---- Data for this task

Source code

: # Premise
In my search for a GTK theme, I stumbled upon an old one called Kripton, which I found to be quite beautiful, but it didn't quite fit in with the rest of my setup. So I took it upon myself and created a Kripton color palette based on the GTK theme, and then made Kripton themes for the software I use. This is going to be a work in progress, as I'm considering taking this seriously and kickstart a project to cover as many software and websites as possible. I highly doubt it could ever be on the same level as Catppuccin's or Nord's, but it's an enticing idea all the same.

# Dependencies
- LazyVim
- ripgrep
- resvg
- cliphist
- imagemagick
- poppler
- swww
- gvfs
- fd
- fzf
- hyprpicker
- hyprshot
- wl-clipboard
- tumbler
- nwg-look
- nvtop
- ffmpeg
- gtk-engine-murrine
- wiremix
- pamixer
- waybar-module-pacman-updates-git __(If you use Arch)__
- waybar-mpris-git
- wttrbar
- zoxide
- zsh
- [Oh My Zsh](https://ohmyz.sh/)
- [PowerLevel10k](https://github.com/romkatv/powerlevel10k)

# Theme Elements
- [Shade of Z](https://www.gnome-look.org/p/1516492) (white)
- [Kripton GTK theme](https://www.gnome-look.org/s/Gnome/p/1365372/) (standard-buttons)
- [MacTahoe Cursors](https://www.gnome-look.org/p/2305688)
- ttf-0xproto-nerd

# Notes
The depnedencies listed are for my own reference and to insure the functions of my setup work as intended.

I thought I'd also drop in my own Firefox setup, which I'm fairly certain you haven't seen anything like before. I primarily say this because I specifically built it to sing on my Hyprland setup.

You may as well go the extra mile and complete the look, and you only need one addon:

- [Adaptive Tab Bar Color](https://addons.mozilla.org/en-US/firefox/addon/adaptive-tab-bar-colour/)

--------

▸ Your goal
Exactly the lines from the one containing "- imagemagick" through the end of the records above should be returned, with both ends kept.

▸ Finished task
- imagemagick
- poppler
- swww
- gvfs
- fd
- fzf
- hyprpicker
- hyprshot
- wl-clipboard
- tumbler
- nwg-look
- nvtop
- ffmpeg
- gtk-engine-murrine
- wiremix
- pamixer
- waybar-module-pacman-updates-git __(If you use Arch)__
- waybar-mpris-git
- wttrbar
- zoxide
- zsh
- [Oh My Zsh](https://ohmyz.sh/)
- [PowerLevel10k](https://github.com/romkatv/powerlevel10k)

# Theme Elements
- [Shade of Z](https://www.gnome-look.org/p/1516492) (white)
- [Kripton GTK theme](https://www.gnome-look.org/s/Gnome/p/1365372/) (standard-buttons)
- [MacTahoe Cursors](https://www.gnome-look.org/p/2305688)
- ttf-0xproto-nerd

# Notes
The depnedencies listed are for my own reference and to insure the functions of my setup work as intended.

I thought I'd also drop in my own Firefox setup, which I'm fairly certain you haven't seen anything like before. I primarily say this because I specifically built it to sing on my Hyprland setup.

You may as well go the extra mile and complete the look, and you only need one addon:

- [Adaptive Tab Bar Color](https://addons.mozilla.org/en-US/firefox/addon/adaptive-tab-bar-colour/)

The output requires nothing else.